Saved entries:
"""

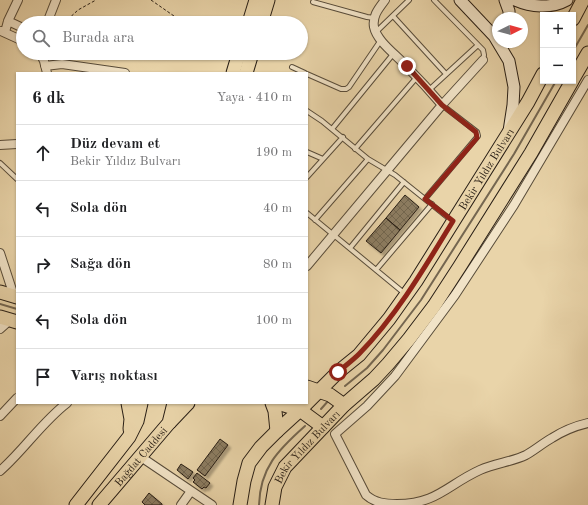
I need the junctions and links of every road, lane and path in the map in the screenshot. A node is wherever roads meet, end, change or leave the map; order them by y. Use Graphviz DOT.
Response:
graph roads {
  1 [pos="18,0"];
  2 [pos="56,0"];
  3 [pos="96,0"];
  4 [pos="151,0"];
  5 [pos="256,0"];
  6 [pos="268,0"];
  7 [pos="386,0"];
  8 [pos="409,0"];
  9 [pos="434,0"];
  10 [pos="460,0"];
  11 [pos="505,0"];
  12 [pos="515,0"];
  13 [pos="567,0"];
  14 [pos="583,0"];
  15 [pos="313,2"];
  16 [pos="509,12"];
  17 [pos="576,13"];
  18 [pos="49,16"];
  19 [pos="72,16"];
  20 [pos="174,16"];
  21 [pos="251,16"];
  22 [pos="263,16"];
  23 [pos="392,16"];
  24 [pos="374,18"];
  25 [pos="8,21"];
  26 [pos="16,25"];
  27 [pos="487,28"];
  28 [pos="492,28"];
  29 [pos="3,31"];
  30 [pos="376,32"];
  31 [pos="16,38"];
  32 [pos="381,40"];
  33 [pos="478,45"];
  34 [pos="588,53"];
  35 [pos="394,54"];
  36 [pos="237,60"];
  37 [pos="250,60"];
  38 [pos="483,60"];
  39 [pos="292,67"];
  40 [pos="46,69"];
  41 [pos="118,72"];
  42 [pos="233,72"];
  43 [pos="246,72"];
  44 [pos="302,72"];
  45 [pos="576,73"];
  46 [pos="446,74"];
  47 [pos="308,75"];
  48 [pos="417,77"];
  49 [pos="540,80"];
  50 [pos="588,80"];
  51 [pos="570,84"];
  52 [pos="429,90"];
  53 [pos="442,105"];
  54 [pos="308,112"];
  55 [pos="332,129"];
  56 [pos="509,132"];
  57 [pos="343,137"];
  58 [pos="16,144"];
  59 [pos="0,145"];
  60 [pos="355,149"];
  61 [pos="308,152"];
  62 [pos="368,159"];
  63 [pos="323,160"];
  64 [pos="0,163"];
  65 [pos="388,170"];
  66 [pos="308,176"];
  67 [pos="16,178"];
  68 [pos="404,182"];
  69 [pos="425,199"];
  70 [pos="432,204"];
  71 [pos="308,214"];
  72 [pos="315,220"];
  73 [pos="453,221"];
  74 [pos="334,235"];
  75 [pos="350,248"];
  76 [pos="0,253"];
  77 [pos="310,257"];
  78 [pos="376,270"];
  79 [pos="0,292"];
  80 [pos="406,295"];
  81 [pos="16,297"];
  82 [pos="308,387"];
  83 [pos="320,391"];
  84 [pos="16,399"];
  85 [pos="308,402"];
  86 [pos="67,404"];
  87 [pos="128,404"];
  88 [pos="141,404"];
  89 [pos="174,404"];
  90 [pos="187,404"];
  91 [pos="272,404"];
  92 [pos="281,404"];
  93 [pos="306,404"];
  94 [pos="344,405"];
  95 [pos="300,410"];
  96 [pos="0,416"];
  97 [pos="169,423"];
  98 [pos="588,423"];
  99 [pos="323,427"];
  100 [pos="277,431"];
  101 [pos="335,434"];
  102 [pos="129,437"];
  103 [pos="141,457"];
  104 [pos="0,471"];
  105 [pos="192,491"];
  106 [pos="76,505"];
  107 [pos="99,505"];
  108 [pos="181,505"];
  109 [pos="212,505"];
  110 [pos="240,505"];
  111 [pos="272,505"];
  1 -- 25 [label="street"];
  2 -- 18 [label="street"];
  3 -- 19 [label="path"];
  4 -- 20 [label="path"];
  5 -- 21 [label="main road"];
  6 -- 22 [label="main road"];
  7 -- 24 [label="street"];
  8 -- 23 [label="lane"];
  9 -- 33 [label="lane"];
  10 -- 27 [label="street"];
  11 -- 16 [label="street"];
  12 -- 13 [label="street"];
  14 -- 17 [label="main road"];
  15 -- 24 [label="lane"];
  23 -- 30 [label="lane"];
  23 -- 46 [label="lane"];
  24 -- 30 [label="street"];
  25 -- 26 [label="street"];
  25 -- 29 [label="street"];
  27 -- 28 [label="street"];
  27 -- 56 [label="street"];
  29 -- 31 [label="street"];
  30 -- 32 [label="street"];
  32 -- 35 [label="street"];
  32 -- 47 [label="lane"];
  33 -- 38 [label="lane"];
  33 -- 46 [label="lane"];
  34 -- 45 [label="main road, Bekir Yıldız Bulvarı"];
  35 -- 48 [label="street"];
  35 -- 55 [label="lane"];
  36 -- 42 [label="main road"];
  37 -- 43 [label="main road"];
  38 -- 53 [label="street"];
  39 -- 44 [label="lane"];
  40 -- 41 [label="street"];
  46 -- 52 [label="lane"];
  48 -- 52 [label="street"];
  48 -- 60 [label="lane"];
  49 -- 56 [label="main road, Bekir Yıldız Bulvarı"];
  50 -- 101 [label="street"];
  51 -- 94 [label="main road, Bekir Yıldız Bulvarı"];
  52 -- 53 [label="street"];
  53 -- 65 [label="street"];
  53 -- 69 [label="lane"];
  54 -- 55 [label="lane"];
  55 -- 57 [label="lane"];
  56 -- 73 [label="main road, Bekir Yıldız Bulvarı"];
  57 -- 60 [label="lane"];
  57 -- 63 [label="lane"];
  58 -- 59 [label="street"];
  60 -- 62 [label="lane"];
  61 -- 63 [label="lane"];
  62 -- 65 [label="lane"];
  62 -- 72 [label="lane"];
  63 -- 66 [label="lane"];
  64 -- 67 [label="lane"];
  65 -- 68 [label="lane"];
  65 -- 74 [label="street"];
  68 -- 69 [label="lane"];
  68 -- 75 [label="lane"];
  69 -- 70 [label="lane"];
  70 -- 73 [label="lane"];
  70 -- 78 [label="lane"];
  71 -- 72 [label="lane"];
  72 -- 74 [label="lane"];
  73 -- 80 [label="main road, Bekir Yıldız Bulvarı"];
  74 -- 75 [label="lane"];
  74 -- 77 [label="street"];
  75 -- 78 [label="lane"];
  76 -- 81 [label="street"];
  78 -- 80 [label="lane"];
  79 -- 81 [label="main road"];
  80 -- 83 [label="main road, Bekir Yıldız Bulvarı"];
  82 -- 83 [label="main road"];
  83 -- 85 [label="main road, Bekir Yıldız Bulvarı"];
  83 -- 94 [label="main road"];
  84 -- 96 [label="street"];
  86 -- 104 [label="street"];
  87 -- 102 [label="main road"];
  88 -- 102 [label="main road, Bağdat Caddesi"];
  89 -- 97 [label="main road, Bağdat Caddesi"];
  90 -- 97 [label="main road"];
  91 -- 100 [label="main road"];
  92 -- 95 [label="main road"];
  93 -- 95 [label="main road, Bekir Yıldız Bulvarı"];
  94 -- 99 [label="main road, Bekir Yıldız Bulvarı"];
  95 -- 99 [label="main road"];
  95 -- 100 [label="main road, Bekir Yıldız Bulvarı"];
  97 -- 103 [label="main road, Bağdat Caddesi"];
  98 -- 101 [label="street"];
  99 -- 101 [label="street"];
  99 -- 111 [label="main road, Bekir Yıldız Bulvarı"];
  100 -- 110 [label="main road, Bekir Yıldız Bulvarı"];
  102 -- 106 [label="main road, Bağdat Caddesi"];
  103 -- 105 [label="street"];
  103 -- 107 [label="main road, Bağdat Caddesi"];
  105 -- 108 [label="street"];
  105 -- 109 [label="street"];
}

"""
"""

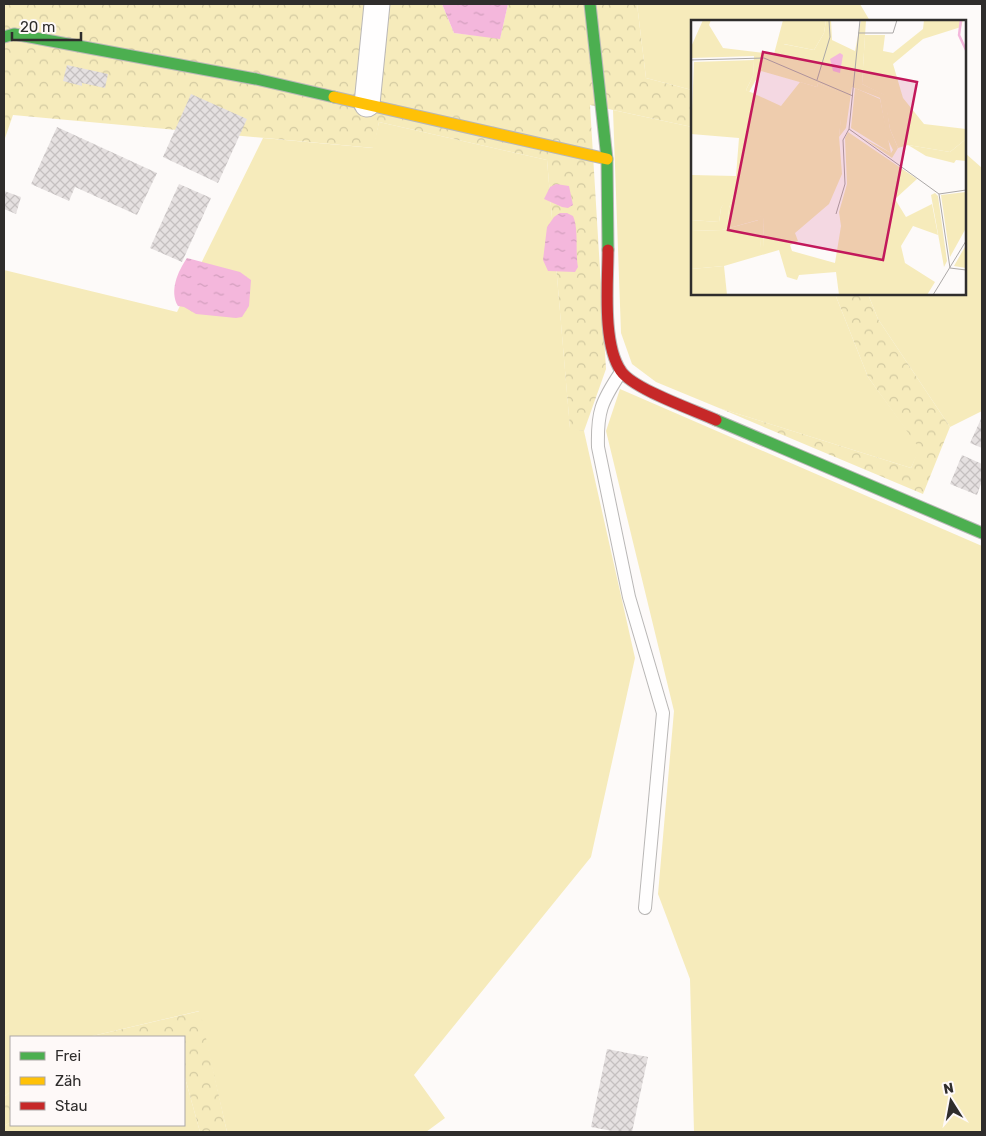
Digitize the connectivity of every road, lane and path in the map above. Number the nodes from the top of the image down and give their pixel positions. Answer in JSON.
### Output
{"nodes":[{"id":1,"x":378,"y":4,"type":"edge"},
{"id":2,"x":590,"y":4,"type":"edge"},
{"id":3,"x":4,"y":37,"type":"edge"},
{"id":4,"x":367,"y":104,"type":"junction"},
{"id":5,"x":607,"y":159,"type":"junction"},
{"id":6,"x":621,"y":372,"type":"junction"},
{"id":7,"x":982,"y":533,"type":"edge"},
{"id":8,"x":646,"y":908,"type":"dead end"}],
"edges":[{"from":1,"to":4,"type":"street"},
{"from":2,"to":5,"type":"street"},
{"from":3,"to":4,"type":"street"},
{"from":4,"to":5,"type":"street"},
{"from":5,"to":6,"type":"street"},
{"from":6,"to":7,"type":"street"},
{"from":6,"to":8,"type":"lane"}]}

"""

» **Work order**
Find and copy each line above that includes the string "every".

» **Solution**
I need the junctions and links of every road, lane and path in the map in the screenshot. A node is wherever roads meet, end, change or leave the map; order them by y. Use Graphviz DOT.
Digitize the connectivity of every road, lane and path in the map above. Number the nodes from the top of the image down and give their pixel positions. Answer in JSON.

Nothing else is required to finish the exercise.